Titulaire d’un ingéniorat d’Etat en géodésie et photo-gramétrie et informatique appliquée, Mustpha Guitouni est le nouveau ministre de l’Energie de notre pays depuis le 25 mai dernier.

Après avoir suivi des formations complémentaires en France, Mustapha Guitouni avait entamé sa carrière en 1970 à Sonelgaz, dans laquelle il a occupé plusieurs postes techniques avant d’être nommé directeur de distribution de plusieurs wilayas, à savoir Saida (1985-1989), Mascara (1989-1982), Oran (1992-1997), Bechar (1997-2000) et Alger (2000-2005). Le nouveau ministre avait exercé comme directeur général de la Société de distribution de l’électricité et du gaz d’Alger (SDA) de 2006 à 2009, puis comme P-dg de Sonelgaz de juin 2016 jusqu’à sa nomination dans son nouveau poste de ministre.

Jusque-là, rien d’anormal n’est à signaler. Sauf que le nouveau ministre a un fils investisseur qui possède une entreprise de préparation et réalisations d’ouvrages… électriques. Oui, Guitouni Mohamed Kamel, le fils de Mustapha Guitoni, est gérant associé depuis le 15/02/2006 de la EURL EERGEA basée à El-Karma dans la wilaya d’Oran.

Avec cette entreprise, le fils du ministre de l’Energie installe des réseaux dans les centrales électriques, réalise des ouvrages électriques et de Gaz.

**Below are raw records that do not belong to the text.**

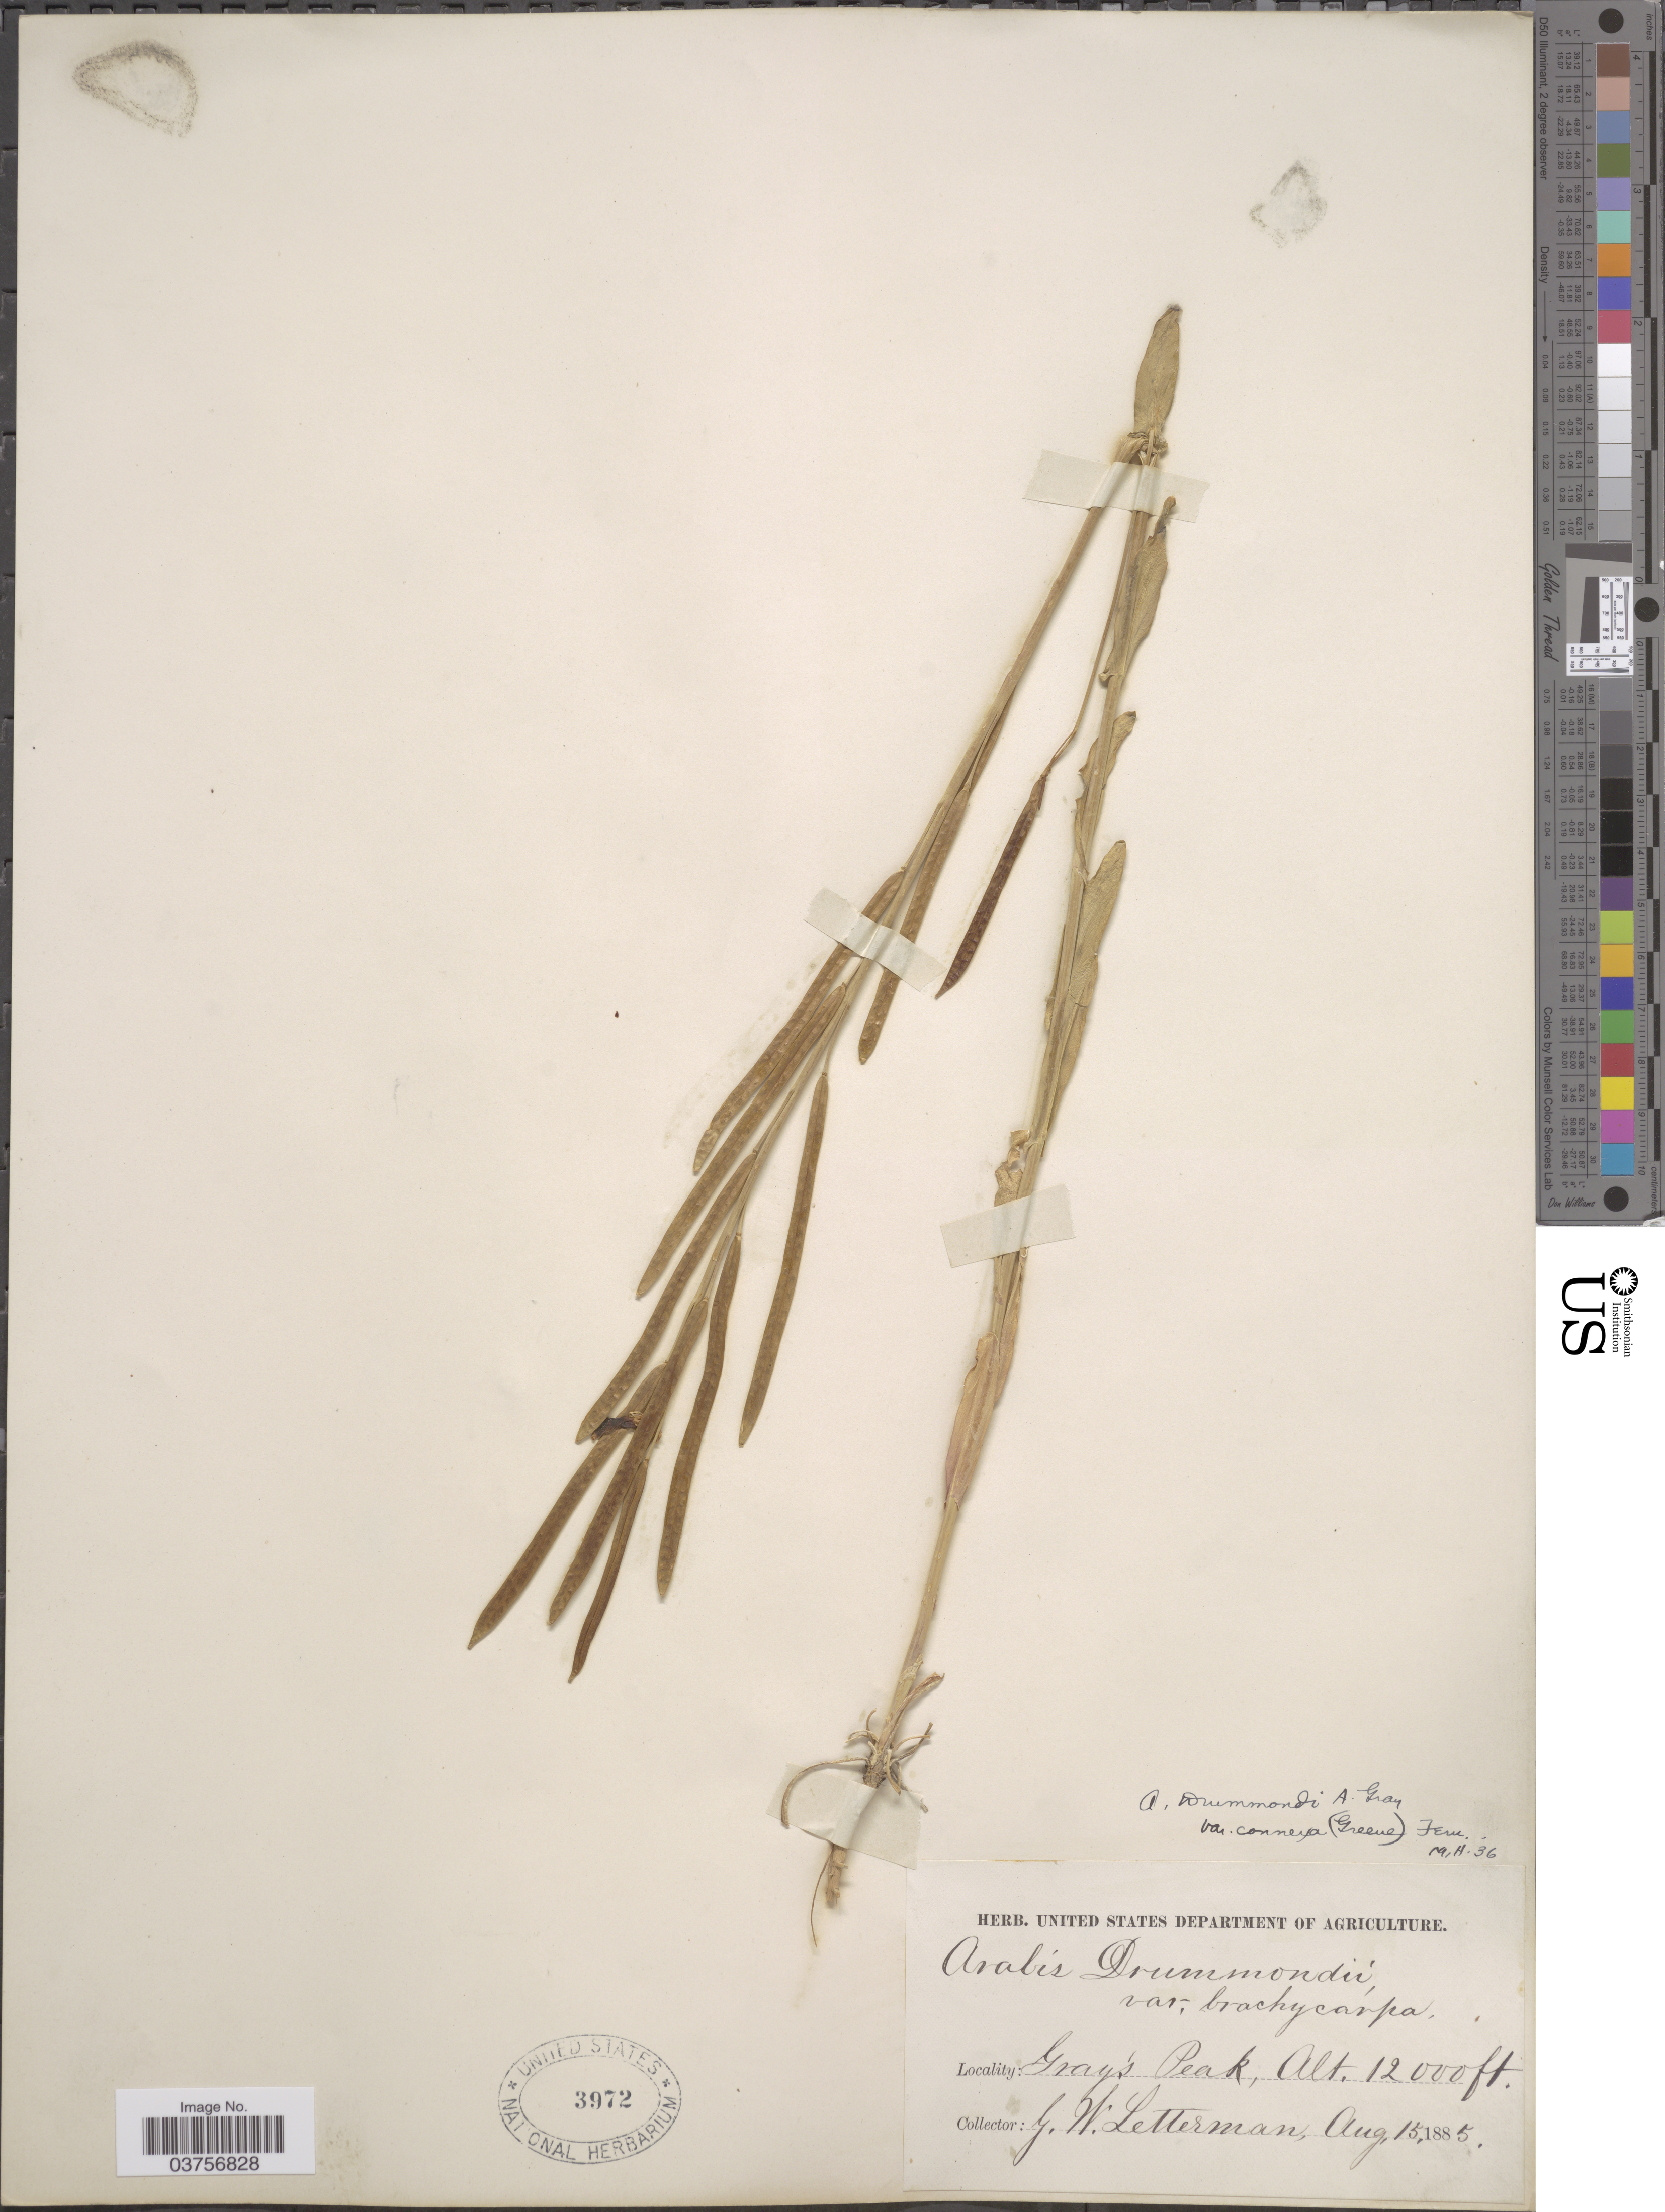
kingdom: Plantae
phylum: Tracheophyta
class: Magnoliopsida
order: Brassicales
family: Brassicaceae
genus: Arabis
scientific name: Arabis drummondii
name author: A. Gray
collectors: G. W. Letterman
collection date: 1885-08-15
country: United States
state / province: Colorado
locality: Gray's Peak.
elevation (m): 3658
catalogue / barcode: US 3972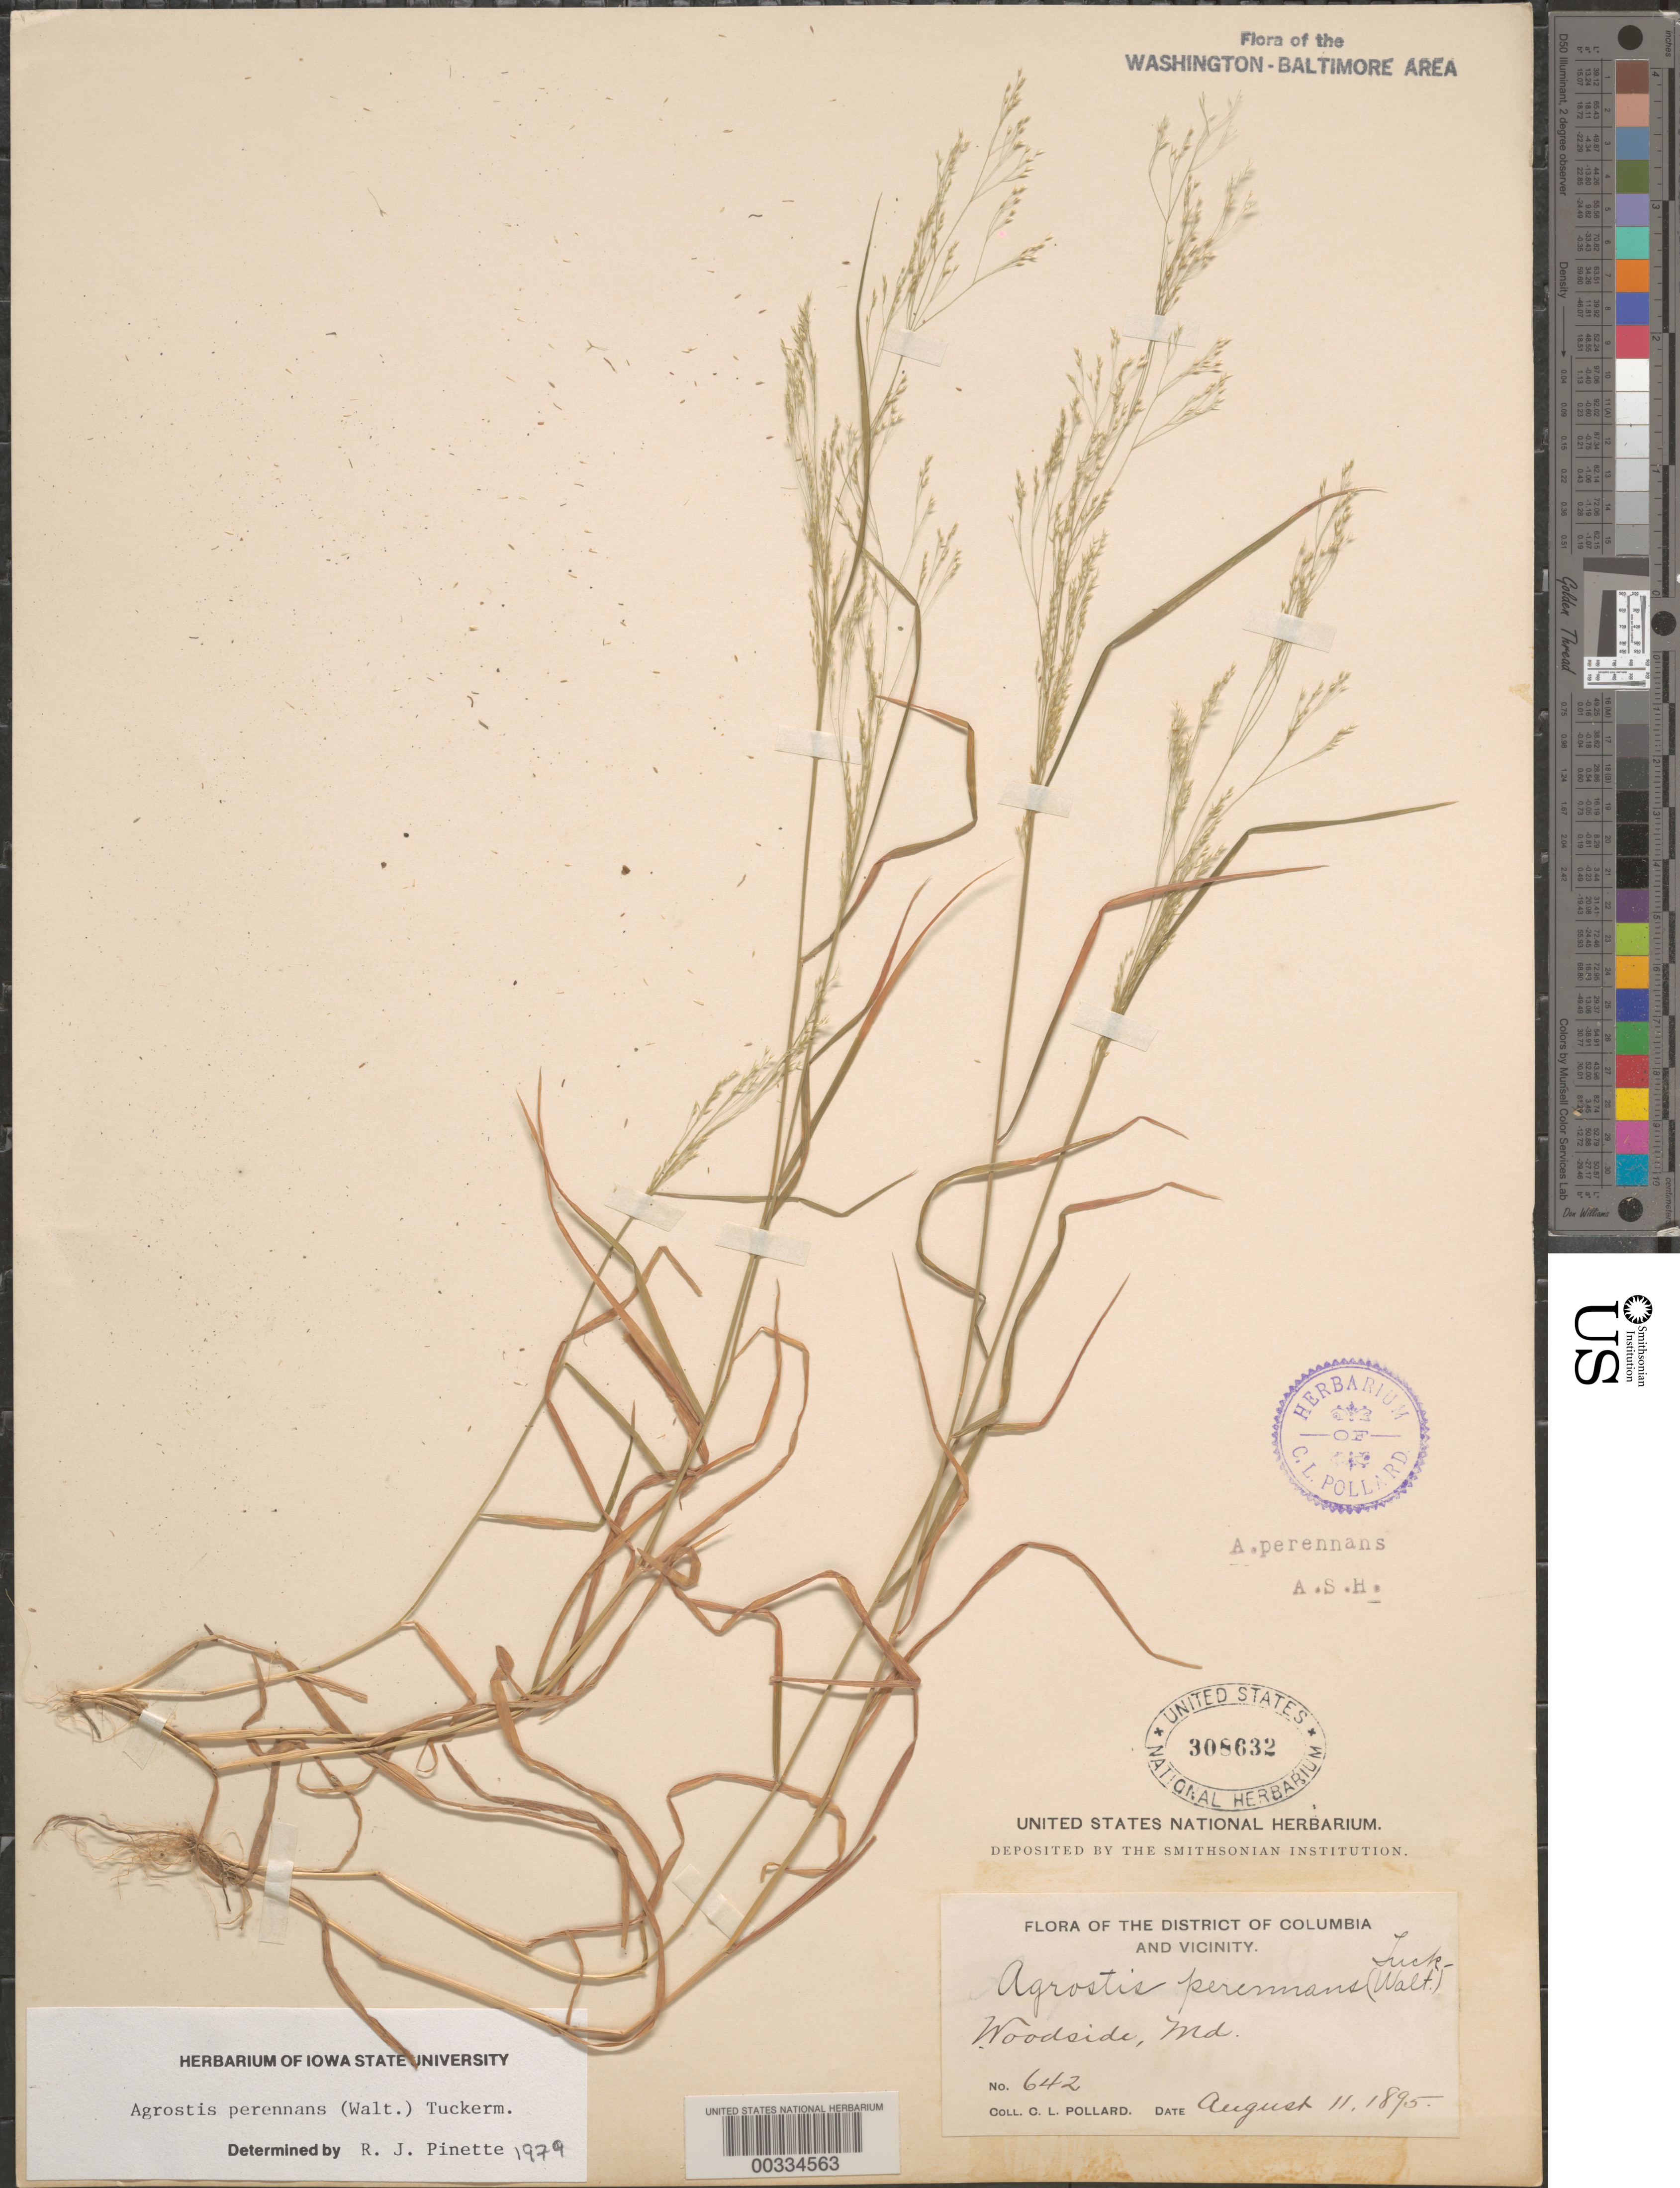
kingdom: Plantae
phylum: Tracheophyta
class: Liliopsida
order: Poales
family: Poaceae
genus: Agrostis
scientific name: Agrostis perennans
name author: (Walter) Tuck.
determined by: Pinette, R. J.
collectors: C. L. Pollard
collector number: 642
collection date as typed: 11 Aug 1895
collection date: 1895-08-11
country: United States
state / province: Maryland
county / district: Montgomery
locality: Woodside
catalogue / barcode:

Une activité placée directement sous la tutelle du ministère de l’Energie, dirigé par son propre père. Il s’agit-là d’un véritable conflit d’intérêt qui soulève de nombreux soupçons d’autant plus que, nous apprennent de nombreuses sources concordantes, l’entreprise de Mohamed Kamel Guitouni a été homologuée par SONELGAZ et obtient régulièrement des marchés de réalisation.

En plus, ces activités ont été développées par le fils du ministre depuis que son père est haut responsable à la Sonelgaz. En 2006, date du lancement de l’entreprise de son fils, Mustapha Guitoni fut le directeur général de la Société de distribution de l’électricité et du gaz d’Alger (SDA). Un poste stratégique à travers lequel il aurait pu aider son fiston à décrocher des marchés. Et aujourd’hui, il est ministre et dispose de tous les pleins pouvoirs sur tout le secteur… Une situation de conflit d’intérêts sur laquelle le gouvernement d’Abdelmadjid Tebboune devra vraiment s’expliquer.